**The records**
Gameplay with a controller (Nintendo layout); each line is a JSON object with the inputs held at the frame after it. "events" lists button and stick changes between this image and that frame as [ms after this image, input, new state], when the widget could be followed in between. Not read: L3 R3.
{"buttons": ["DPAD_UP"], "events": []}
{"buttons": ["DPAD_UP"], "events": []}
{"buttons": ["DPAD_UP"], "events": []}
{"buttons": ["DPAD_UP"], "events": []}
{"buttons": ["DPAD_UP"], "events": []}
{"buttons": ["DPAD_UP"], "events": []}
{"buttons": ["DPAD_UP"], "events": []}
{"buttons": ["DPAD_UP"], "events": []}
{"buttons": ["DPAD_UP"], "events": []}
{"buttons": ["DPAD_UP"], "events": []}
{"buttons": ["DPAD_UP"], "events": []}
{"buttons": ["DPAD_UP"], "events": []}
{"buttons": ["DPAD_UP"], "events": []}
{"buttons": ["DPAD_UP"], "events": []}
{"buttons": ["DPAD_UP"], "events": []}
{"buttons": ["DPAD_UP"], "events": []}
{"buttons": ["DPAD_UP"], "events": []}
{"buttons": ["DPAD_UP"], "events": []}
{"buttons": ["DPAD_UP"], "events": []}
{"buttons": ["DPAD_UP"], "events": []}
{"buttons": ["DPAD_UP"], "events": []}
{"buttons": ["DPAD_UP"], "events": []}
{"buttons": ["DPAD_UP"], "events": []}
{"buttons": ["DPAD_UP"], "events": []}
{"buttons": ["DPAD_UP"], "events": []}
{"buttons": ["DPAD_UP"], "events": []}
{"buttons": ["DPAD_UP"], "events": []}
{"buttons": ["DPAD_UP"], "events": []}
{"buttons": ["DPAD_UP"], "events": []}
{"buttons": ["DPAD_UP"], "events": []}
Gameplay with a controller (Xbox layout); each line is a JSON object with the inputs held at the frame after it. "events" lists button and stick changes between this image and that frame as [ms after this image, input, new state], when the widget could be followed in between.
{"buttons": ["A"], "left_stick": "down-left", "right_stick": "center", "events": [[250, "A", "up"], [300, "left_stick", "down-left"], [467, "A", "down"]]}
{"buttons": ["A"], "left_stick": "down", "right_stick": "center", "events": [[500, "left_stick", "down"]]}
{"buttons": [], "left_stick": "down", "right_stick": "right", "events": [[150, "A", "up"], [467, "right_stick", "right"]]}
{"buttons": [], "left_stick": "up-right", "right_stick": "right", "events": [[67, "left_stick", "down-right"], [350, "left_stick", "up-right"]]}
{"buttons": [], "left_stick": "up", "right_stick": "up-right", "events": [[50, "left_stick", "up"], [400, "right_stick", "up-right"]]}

**Task goal**
When "lists" shows up in a line of the material, report that line.

**Your solution**
Gameplay with a controller (Nintendo layout); each line is a JSON object with the inputs held at the frame after it. "events" lists button and stick changes between this image and that frame as [ms after this image, input, new state], when the widget could be followed in between. Not read: L3 R3.
Gameplay with a controller (Xbox layout); each line is a JSON object with the inputs held at the frame after it. "events" lists button and stick changes between this image and that frame as [ms after this image, input, new state], when the widget could be followed in between.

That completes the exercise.